- **Exercise brief**
Copy the records below exactly, omitting any pictures they contain.

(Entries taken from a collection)

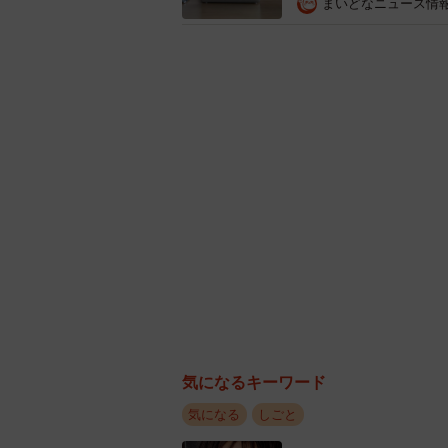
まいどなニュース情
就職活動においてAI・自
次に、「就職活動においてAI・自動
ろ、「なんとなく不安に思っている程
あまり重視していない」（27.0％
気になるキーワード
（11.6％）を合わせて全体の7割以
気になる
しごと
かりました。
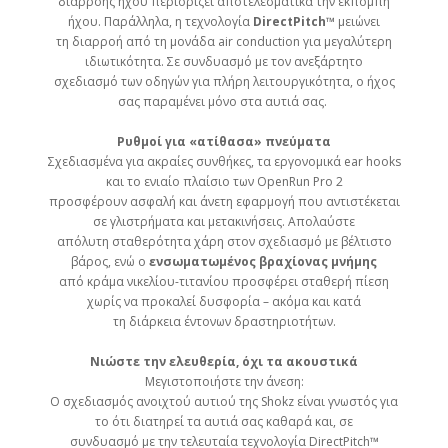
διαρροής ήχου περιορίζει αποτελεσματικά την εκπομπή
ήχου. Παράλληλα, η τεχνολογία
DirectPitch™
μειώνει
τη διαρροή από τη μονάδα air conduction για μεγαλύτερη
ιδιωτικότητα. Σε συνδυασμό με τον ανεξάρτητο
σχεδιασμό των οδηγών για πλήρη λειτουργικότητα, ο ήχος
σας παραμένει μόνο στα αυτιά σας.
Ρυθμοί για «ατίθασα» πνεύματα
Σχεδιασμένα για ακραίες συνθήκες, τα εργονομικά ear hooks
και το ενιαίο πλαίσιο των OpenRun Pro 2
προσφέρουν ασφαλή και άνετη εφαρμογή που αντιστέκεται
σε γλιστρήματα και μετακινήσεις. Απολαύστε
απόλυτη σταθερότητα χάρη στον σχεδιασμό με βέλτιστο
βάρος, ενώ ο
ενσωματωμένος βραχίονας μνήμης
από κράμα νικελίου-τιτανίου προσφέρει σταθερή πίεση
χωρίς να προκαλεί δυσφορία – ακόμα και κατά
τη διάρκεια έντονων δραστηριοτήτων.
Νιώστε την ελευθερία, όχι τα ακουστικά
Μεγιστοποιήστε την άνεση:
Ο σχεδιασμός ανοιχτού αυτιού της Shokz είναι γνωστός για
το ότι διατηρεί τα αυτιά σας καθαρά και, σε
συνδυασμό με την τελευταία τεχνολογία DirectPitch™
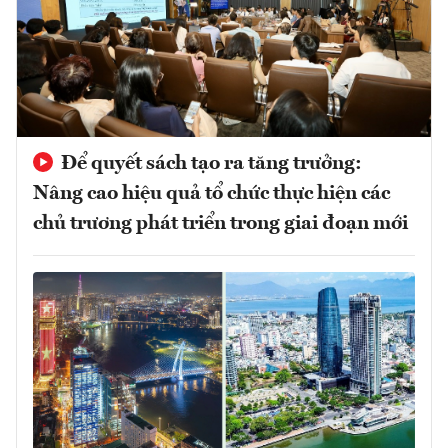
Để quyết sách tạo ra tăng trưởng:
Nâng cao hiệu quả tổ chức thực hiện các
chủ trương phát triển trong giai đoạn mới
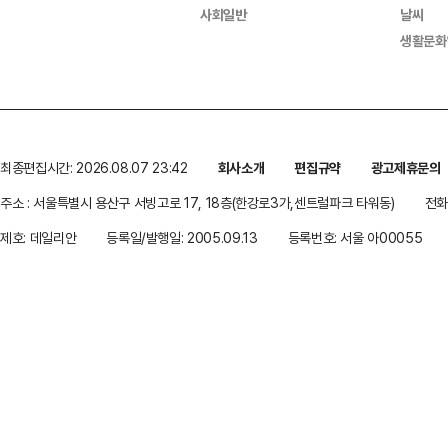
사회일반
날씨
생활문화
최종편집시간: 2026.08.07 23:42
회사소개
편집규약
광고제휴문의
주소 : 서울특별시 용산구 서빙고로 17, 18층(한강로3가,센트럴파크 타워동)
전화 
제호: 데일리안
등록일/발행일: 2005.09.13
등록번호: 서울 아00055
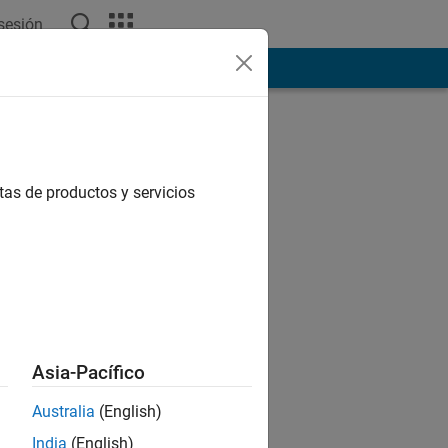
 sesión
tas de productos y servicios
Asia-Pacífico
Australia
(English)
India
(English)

- **Expected answer**
まいどなニュース情
就職活動においてAI・自
次に、「就職活動においてAI・自動
ろ、「なんとなく不安に思っている程
あまり重視していない」（27.0％
気になるキーワード
（11.6％）を合わせて全体の7割以
気になる
しごと
かりました。
διαρροής ήχου περιορίζει αποτελεσματικά την εκπομπή
ήχου. Παράλληλα, η τεχνολογία
DirectPitch™
μειώνει
τη διαρροή από τη μονάδα air conduction για μεγαλύτερη
ιδιωτικότητα. Σε συνδυασμό με τον ανεξάρτητο
σχεδιασμό των οδηγών για πλήρη λειτουργικότητα, ο ήχος
σας παραμένει μόνο στα αυτιά σας.
Ρυθμοί για «ατίθασα» πνεύματα
Σχεδιασμένα για ακραίες συνθήκες, τα εργονομικά ear hooks
και το ενιαίο πλαίσιο των OpenRun Pro 2
προσφέρουν ασφαλή και άνετη εφαρμογή που αντιστέκεται
σε γλιστρήματα και μετακινήσεις. Απολαύστε
απόλυτη σταθερότητα χάρη στον σχεδιασμό με βέλτιστο
βάρος, ενώ ο
ενσωματωμένος βραχίονας μνήμης
από κράμα νικελίου-τιτανίου προσφέρει σταθερή πίεση
χωρίς να προκαλεί δυσφορία – ακόμα και κατά
τη διάρκεια έντονων δραστηριοτήτων.
Νιώστε την ελευθερία, όχι τα ακουστικά
Μεγιστοποιήστε την άνεση:
Ο σχεδιασμός ανοιχτού αυτιού της Shokz είναι γνωστός για
το ότι διατηρεί τα αυτιά σας καθαρά και, σε
συνδυασμό με την τελευταία τεχνολογία DirectPitch™
Để quyết sách tạo ra tăng trưởng:
Nâng cao hiệu quả tổ chức thực hiện các
chủ trương phát triển trong giai đoạn mới
사회일반
날씨
생활문화
최종편집시간: 2026.08.07 23:42
회사소개
편집규약
광고제휴문의
주소 : 서울특별시 용산구 서빙고로 17, 18층(한강로3가,센트럴파크 타워동)
전화 
제호: 데일리안
등록일/발행일: 2005.09.13
등록번호: 서울 아00055
 sesión
tas de productos y servicios
Asia-Pacífico
Australia
(English)
India
(English)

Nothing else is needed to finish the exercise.